Task requirements: Copy every line of the records below verbatim, leaving out the pictures.

— Begin Dataset records —

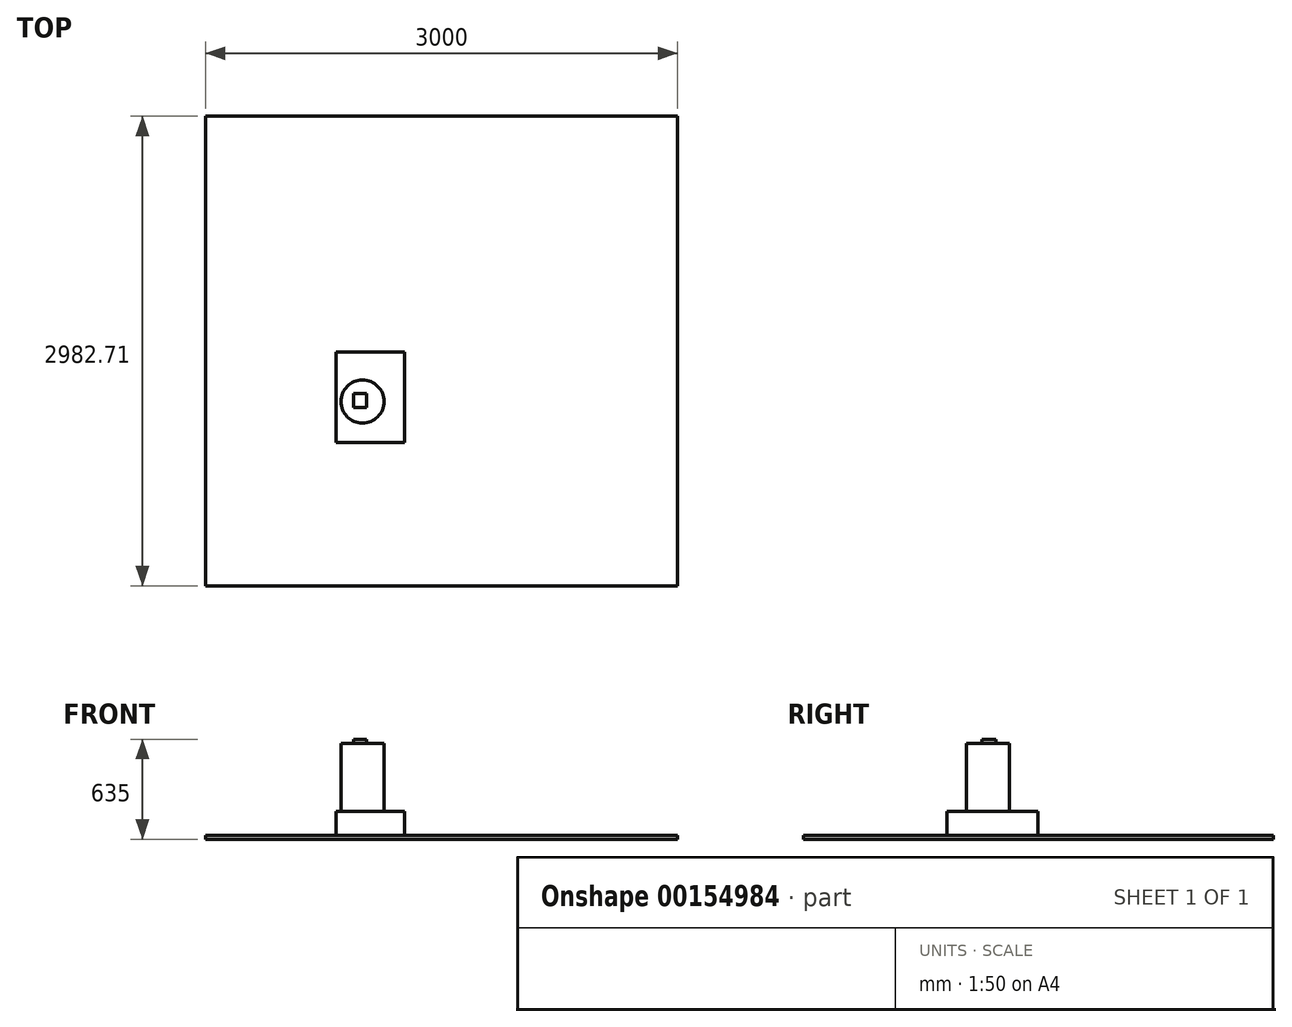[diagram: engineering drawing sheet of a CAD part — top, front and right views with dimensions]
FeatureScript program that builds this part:
annotation { "Feature Type Name" : "Feature", "Feature Type Description" : "" }
export const myFeature = defineFeature(function(context is Context, id is Id, definition is map)
    precondition{}
    {
        {
            var Q0;
            Q0=qCreatedBy(makeId("Top.planeOp"),FACE);
            var sketch = newSketch(context, id + "F0", { "sketchPlane" : qUnion([Q0])});
            skLineSegment(sketch, "E0.bottom", {"start": v(-1499, -1486.5) * mm, "end": v(1501, -1486.5) * mm});
            skLineSegment(sketch, "E0.top", {"start": v(-1499, 1496.2) * mm, "end": v(1501, 1496.2) * mm});
            skLineSegment(sketch, "E0.left", {"start": v(-1499, -1486.5) * mm, "end": v(-1499, 1496.2) * mm});
            skLineSegment(sketch, "E0.right", {"start": v(1501, -1486.5) * mm, "end": v(1501, 1496.2) * mm});
            skSolve(sketch);
        }
        {
            var Q0;
            Q0 = qSketchRegion(id + "F0", true);
            extrude(context, id + "F1", {"entities" : qUnion([Q0]), "depth" : 25.4 * mm});
        }
        {
            var Q0;
            Q0=makeQuery(id+"F1.opExtrude","CAP_FACE",FACE,{"disambiguationData":[OSD([sQuery(id+"F0.wireOp",EDGE,"E0.bottom"),sQuery(id+"F0.wireOp",EDGE,"E0.top"),sQuery(id+"F0.wireOp",EDGE,"E0.left"),sQuery(id+"F0.wireOp",EDGE,"E0.right")])],"isStart":false});
            var sketch = newSketch(context, id + "F2", { "sketchPlane" : qUnion([Q0])});
            skLineSegment(sketch, "E1.bottom", {"start": v(-670.05, -576.9) * mm, "end": v(-233.6, -576.9) * mm});
            skLineSegment(sketch, "E1.top", {"start": v(-670.05, 0) * mm, "end": v(-233.6, 0) * mm});
            skLineSegment(sketch, "E1.left", {"start": v(-670.05, -576.9) * mm, "end": v(-670.05, 0) * mm});
            skLineSegment(sketch, "E1.right", {"start": v(-233.6, -576.9) * mm, "end": v(-233.6, 0) * mm});
            skSolve(sketch);
        }
        {
            var Q0;
            Q0=makeQuery(id+"F2.imprint","IMPRINT",FACE,{"disambiguationData":[TD([[makeQuery(id+"F2.imprint","IMPRINT",EDGE,{"derivedFrom":sQuery(id+"F2.wireOp",EDGE,"E1.bottom")}),1.0]])]});
            extrude(context, id + "F3", {"entities" : qUnion([Q0]), "operationType" : NewBodyOperationType.ADD, "depth" : 152.4 * mm});
        }
        {
            var Q0;
            Q0=makeQuery(id+"F3.opExtrude","CAP_FACE",FACE,{"disambiguationData":[OSD([sQuery(id+"F2.wireOp",EDGE,"E1.bottom"),sQuery(id+"F2.wireOp",EDGE,"E1.top"),sQuery(id+"F2.wireOp",EDGE,"E1.left"),sQuery(id+"F2.wireOp",EDGE,"E1.right")])],"isStart":false});
            var sketch = newSketch(context, id + "F4", { "sketchPlane" : qUnion([Q0])});
            skCircle(sketch, "E2", {"center": v(-500.94, -316.06) * mm, "radius": 136.85 * mm});
            skSolve(sketch);
        }
        {
            var Q0;
            Q0 = qSketchRegion(id + "F4", true);
            extrude(context, id + "F5", {"entities" : qUnion([Q0]), "operationType" : NewBodyOperationType.ADD, "depth" : 431.8 * mm});
        }
        {
            var Q0;
            Q0=makeQuery(id+"F5.opExtrude","CAP_FACE",FACE,{"disambiguationData":[OSD([sQuery(id+"F4.wireOp",EDGE,"E2")])],"isStart":false});
            var sketch = newSketch(context, id + "F6", { "sketchPlane" : qUnion([Q0])});
            skLineSegment(sketch, "E3.bottom", {"start": v(-475.62, -353.32) * mm, "end": v(-558.35, -353.32) * mm});
            skLineSegment(sketch, "E3.top", {"start": v(-475.62, -264.9) * mm, "end": v(-558.35, -264.9) * mm});
            skLineSegment(sketch, "E3.left", {"start": v(-475.62, -353.32) * mm, "end": v(-475.62, -264.9) * mm});
            skLineSegment(sketch, "E3.right", {"start": v(-558.35, -353.32) * mm, "end": v(-558.35, -264.9) * mm});
            skSolve(sketch);
        }
        {
            var Q0;
            Q0 = qSketchRegion(id + "F6", true);
            extrude(context, id + "F7", {"entities" : qUnion([Q0]), "operationType" : NewBodyOperationType.ADD, "depth" : 25.4 * mm});
        }
    });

— End Dataset records —

Written response:
[diagram: engineering drawing sheet of a CAD part — top, front and right views with dimensions]
FeatureScript program that builds this part:
annotation { "Feature Type Name" : "Feature", "Feature Type Description" : "" }
export const myFeature = defineFeature(function(context is Context, id is Id, definition is map)
    precondition{}
    {
        {
            var Q0;
            Q0=qCreatedBy(makeId("Top.planeOp"),FACE);
            var sketch = newSketch(context, id + "F0", { "sketchPlane" : qUnion([Q0])});
            skLineSegment(sketch, "E0.bottom", {"start": v(-1499, -1486.5) * mm, "end": v(1501, -1486.5) * mm});
            skLineSegment(sketch, "E0.top", {"start": v(-1499, 1496.2) * mm, "end": v(1501, 1496.2) * mm});
            skLineSegment(sketch, "E0.left", {"start": v(-1499, -1486.5) * mm, "end": v(-1499, 1496.2) * mm});
            skLineSegment(sketch, "E0.right", {"start": v(1501, -1486.5) * mm, "end": v(1501, 1496.2) * mm});
            skSolve(sketch);
        }
        {
            var Q0;
            Q0 = qSketchRegion(id + "F0", true);
            extrude(context, id + "F1", {"entities" : qUnion([Q0]), "depth" : 25.4 * mm});
        }
        {
            var Q0;
            Q0=makeQuery(id+"F1.opExtrude","CAP_FACE",FACE,{"disambiguationData":[OSD([sQuery(id+"F0.wireOp",EDGE,"E0.bottom"),sQuery(id+"F0.wireOp",EDGE,"E0.top"),sQuery(id+"F0.wireOp",EDGE,"E0.left"),sQuery(id+"F0.wireOp",EDGE,"E0.right")])],"isStart":false});
            var sketch = newSketch(context, id + "F2", { "sketchPlane" : qUnion([Q0])});
            skLineSegment(sketch, "E1.bottom", {"start": v(-670.05, -576.9) * mm, "end": v(-233.6, -576.9) * mm});
            skLineSegment(sketch, "E1.top", {"start": v(-670.05, 0) * mm, "end": v(-233.6, 0) * mm});
            skLineSegment(sketch, "E1.left", {"start": v(-670.05, -576.9) * mm, "end": v(-670.05, 0) * mm});
            skLineSegment(sketch, "E1.right", {"start": v(-233.6, -576.9) * mm, "end": v(-233.6, 0) * mm});
            skSolve(sketch);
        }
        {
            var Q0;
            Q0=makeQuery(id+"F2.imprint","IMPRINT",FACE,{"disambiguationData":[TD([[makeQuery(id+"F2.imprint","IMPRINT",EDGE,{"derivedFrom":sQuery(id+"F2.wireOp",EDGE,"E1.bottom")}),1.0]])]});
            extrude(context, id + "F3", {"entities" : qUnion([Q0]), "operationType" : NewBodyOperationType.ADD, "depth" : 152.4 * mm});
        }
        {
            var Q0;
            Q0=makeQuery(id+"F3.opExtrude","CAP_FACE",FACE,{"disambiguationData":[OSD([sQuery(id+"F2.wireOp",EDGE,"E1.bottom"),sQuery(id+"F2.wireOp",EDGE,"E1.top"),sQuery(id+"F2.wireOp",EDGE,"E1.left"),sQuery(id+"F2.wireOp",EDGE,"E1.right")])],"isStart":false});
            var sketch = newSketch(context, id + "F4", { "sketchPlane" : qUnion([Q0])});
            skCircle(sketch, "E2", {"center": v(-500.94, -316.06) * mm, "radius": 136.85 * mm});
            skSolve(sketch);
        }
        {
            var Q0;
            Q0 = qSketchRegion(id + "F4", true);
            extrude(context, id + "F5", {"entities" : qUnion([Q0]), "operationType" : NewBodyOperationType.ADD, "depth" : 431.8 * mm});
        }
        {
            var Q0;
            Q0=makeQuery(id+"F5.opExtrude","CAP_FACE",FACE,{"disambiguationData":[OSD([sQuery(id+"F4.wireOp",EDGE,"E2")])],"isStart":false});
            var sketch = newSketch(context, id + "F6", { "sketchPlane" : qUnion([Q0])});
            skLineSegment(sketch, "E3.bottom", {"start": v(-475.62, -353.32) * mm, "end": v(-558.35, -353.32) * mm});
            skLineSegment(sketch, "E3.top", {"start": v(-475.62, -264.9) * mm, "end": v(-558.35, -264.9) * mm});
            skLineSegment(sketch, "E3.left", {"start": v(-475.62, -353.32) * mm, "end": v(-475.62, -264.9) * mm});
            skLineSegment(sketch, "E3.right", {"start": v(-558.35, -353.32) * mm, "end": v(-558.35, -264.9) * mm});
            skSolve(sketch);
        }
        {
            var Q0;
            Q0 = qSketchRegion(id + "F6", true);
            extrude(context, id + "F7", {"entities" : qUnion([Q0]), "operationType" : NewBodyOperationType.ADD, "depth" : 25.4 * mm});
        }
    });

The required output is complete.